Task statement >> State how many lines in the entries below include the string "CROSS", and give nothing beyond that number.

Task inputs >>
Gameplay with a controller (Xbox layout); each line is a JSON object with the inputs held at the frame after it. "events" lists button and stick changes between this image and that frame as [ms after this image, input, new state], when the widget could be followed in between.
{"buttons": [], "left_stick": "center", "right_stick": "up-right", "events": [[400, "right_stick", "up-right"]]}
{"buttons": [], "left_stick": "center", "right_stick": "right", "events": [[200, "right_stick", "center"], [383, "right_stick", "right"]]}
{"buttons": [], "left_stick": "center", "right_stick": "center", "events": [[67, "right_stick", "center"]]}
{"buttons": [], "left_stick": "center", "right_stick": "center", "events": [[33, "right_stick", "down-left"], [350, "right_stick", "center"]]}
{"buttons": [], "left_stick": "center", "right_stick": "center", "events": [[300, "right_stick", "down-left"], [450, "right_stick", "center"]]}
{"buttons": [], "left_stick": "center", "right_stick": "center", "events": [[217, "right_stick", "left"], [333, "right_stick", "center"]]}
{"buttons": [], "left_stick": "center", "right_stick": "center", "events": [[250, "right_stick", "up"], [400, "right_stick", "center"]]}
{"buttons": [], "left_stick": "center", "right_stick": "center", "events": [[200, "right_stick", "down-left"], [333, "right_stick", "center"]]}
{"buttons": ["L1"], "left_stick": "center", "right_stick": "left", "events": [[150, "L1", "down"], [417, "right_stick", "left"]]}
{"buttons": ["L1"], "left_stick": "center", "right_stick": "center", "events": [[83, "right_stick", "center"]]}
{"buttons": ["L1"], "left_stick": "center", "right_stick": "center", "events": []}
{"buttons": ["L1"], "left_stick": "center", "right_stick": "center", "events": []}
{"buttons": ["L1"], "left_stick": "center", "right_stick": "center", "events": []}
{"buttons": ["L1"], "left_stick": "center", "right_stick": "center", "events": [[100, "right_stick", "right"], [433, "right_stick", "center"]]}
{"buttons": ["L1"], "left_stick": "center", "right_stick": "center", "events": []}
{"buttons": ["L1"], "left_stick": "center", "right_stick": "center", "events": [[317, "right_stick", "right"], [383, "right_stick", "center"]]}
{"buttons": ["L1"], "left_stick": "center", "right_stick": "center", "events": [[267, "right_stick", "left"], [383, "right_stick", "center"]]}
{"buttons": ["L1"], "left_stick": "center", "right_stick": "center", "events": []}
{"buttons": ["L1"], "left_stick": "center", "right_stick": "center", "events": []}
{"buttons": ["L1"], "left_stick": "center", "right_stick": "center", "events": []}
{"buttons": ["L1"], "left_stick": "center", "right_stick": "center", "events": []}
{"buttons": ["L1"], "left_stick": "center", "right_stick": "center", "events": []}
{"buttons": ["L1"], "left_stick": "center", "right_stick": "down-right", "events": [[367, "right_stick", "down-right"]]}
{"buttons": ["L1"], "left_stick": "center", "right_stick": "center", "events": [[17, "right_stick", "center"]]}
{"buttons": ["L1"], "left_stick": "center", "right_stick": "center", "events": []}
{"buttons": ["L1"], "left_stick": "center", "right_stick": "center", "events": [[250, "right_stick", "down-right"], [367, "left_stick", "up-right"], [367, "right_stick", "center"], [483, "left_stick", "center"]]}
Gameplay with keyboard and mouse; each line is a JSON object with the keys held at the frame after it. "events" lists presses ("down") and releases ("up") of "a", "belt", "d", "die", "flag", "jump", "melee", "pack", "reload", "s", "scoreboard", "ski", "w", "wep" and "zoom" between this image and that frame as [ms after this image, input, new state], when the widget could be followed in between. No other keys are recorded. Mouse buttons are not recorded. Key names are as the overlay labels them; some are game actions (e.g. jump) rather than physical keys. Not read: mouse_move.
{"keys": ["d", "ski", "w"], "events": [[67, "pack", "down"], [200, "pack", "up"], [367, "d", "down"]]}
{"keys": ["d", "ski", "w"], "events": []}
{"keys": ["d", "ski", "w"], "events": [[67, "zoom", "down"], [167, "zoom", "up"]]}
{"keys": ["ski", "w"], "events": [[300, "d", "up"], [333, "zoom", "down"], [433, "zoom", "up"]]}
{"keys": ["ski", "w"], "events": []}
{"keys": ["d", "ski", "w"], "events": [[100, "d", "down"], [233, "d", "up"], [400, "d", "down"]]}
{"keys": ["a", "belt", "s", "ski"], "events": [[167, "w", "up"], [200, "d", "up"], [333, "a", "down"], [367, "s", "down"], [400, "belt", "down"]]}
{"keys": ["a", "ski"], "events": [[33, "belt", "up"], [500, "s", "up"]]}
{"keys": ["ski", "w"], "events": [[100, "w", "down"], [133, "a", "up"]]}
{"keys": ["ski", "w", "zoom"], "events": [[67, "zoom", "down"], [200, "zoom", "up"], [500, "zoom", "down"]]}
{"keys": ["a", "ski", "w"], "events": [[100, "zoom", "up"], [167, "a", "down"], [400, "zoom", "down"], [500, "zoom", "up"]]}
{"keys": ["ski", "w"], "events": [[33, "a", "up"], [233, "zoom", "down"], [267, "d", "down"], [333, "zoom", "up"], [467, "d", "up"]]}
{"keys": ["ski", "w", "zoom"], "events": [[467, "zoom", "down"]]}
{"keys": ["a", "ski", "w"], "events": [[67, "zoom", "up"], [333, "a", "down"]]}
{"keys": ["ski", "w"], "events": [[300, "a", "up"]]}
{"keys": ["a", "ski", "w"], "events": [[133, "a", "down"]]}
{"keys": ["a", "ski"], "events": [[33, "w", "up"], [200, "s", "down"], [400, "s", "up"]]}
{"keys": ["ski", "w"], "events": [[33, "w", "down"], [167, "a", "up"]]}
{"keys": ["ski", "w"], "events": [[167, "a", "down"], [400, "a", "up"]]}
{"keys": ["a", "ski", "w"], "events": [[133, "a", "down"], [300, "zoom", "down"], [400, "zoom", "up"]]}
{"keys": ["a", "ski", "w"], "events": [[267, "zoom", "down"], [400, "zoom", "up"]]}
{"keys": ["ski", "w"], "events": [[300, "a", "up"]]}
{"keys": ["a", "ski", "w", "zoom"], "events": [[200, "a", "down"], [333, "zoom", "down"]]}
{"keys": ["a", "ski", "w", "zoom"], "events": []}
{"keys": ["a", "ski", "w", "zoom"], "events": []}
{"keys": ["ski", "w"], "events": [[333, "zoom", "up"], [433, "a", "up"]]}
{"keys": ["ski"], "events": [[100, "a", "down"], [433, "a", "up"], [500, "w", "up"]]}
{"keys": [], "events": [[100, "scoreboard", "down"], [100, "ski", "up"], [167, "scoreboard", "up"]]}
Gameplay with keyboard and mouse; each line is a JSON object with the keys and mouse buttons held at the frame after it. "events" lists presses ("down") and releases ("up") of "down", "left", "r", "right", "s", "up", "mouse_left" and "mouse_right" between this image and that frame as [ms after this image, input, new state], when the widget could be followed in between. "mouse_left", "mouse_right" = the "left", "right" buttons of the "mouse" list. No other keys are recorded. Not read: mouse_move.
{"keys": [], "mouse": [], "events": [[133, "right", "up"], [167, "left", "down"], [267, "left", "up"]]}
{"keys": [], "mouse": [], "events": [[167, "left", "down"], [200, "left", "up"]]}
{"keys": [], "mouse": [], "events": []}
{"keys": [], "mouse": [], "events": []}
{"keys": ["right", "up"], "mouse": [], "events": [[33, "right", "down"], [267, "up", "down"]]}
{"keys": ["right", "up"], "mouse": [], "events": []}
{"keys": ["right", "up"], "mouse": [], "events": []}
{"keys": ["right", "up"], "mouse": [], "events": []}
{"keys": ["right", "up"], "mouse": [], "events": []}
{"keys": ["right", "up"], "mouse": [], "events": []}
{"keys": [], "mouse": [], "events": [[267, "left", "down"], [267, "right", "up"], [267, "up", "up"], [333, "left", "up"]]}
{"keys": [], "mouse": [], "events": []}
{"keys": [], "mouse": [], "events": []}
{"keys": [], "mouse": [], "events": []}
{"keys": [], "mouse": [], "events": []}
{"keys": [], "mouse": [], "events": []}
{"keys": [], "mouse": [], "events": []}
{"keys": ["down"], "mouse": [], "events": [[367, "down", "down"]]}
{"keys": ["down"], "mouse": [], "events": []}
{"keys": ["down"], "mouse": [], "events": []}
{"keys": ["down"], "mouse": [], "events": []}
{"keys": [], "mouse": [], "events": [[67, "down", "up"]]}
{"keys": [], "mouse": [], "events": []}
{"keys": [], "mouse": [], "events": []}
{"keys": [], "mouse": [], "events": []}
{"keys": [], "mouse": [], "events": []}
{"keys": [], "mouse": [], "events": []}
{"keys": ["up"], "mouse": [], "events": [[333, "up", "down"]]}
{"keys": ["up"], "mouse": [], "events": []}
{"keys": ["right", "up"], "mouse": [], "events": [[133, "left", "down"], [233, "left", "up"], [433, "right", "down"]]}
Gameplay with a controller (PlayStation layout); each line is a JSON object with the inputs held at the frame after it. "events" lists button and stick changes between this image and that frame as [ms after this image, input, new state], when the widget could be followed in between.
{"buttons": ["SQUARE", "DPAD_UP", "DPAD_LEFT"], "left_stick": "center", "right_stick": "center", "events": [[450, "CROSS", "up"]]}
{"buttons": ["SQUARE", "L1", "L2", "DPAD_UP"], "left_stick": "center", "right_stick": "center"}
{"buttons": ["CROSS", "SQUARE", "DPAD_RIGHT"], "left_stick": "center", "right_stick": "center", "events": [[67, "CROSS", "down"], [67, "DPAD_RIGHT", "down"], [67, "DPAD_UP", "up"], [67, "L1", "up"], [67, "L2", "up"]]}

Expected output >> 2